When it comes to Korean soul food, Kimchi Fried Rice (Kimchi Bokkeumbap) is always at the top of the list. It is the perfect quick meal, utilizing simple leftover ingredients to create a deeply satisfying and flavorful dish. Today, we are diving into a golden recipe created by Korea's famous culinary expert, Chef Baek Jong-won. By adding canned tuna and utilizing a few secret flavor-enhancing techniques, this recipe elevates standard fried rice to a restaurant-quality meal.

Essential Ingredients (Serves 2)

  • Main Ingredients: 400g cooked rice (day-old or slightly cooled rice works best), 250g well-fermented sour kimchi, 1 can of tuna (100g), 1/2 stalk of green onion, 2 eggs.
  • Seasoning: 1 tablespoon minced garlic, 2-3 tablespoons Korean red pepper flakes (gochugaru), 1/3 tablespoon sugar, 2-3 tablespoons soy sauce, and enough cooking oil.

Pro Tip for Ingredients

If your kimchi isn't sour enough, you can add 1-2 tablespoons of vinegar during the cooking process to mimic the deep, tangy flavor of properly aged kimchi.

Step-by-Step Cooking Guide

1. Preparation

Using scissors, chop the sour kimchi into small, bite-sized pieces inside a bowl (this prevents your cutting board from staining). Finely slice the green onions.
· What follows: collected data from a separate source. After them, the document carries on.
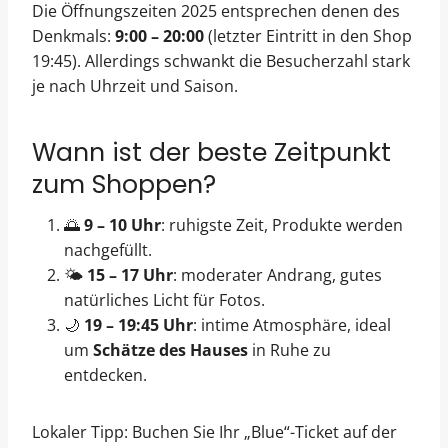
Die Öffnungszeiten 2025 entsprechen denen des
Denkmals:
9:00 – 20:00
(letzter Eintritt in den Shop
19:45). Allerdings schwankt die Besucherzahl stark
je nach Uhrzeit und Saison.
Wann ist der beste Zeitpunkt
zum Shoppen?
🌅
9 – 10 Uhr
: ruhigste Zeit, Produkte werden
nachgefüllt.
🌤️
15 – 17 Uhr
: moderater Andrang, gutes
natürliches Licht für Fotos.
🌙
19 – 19:45 Uhr
: intime Atmosphäre, ideal
um
Schätze des Hauses
in Ruhe zu
entdecken.
Lokaler Tipp: Buchen Sie Ihr „Blue“-Ticket auf der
2. Sautéing Tuna and Garlic

Add a generous amount of cooking oil to a frying pan and heat it up. Add the canned tuna and stir-fry over high heat. To eliminate any fishy odor and enhance the savory depth, add 1 tablespoon of minced garlic and fry them together.

3. Creating Scallion Oil

Once the garlic and tuna are sizzling, toss in the chopped green onions. Stir-frying scallions in oil creates an incredibly aromatic base that is crucial for authentic Korean and Chinese-style cooking.

4. Adding Kimchi and Color

Add the chopped sour kimchi to the pan and continue to stir-fry over high heat. To give the rice a vibrant red color and a slight kick, mix in 2-3 tablespoons of red pepper flakes. Add 1/3 tablespoon of sugar to balance the acidity of the kimchi.
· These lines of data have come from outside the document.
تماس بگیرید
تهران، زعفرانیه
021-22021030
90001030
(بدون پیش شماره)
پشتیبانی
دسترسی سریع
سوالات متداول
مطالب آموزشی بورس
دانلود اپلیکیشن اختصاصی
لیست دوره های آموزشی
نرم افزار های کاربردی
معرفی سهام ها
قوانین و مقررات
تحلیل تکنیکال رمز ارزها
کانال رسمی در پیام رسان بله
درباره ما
5. The Secret Soy Sauce Caramelization

Push all the ingredients to one side of the pan. In the empty space, pour 2-3 tablespoons of soy sauce. Let the soy sauce bubble and slightly burn (caramelize). Once it starts to sizzle intensely, mix it thoroughly with the rest of the ingredients. This technique provides a distinct, smoky 'wok hei' flavor.

6. Mixing the Rice (Heat Off!)

Turn off the stove completely. Add the cooked rice to the pan and mix it evenly with the ingredients using a spatula. Turning off the heat prevents the rice from burning or drying out while you ensure every grain is coated.

7. Final Sear

Once the rice is fully mixed, turn the heat back on to high and fry for another minute or two. This locks in the flavors and gives the rice a nice, slightly crispy texture at the bottom.

How to Serve

No Kimchi Fried Rice is complete without a sunny-side-up fried egg on top! The rich, runny yolk mixes with the spicy, savory rice for an unforgettable bite. You can also garnish with a drizzle of sesame oil, toasted sesame seeds, and crushed roasted seaweed. Enjoy your perfect bowl of Tuna Kimchi Fried Rice!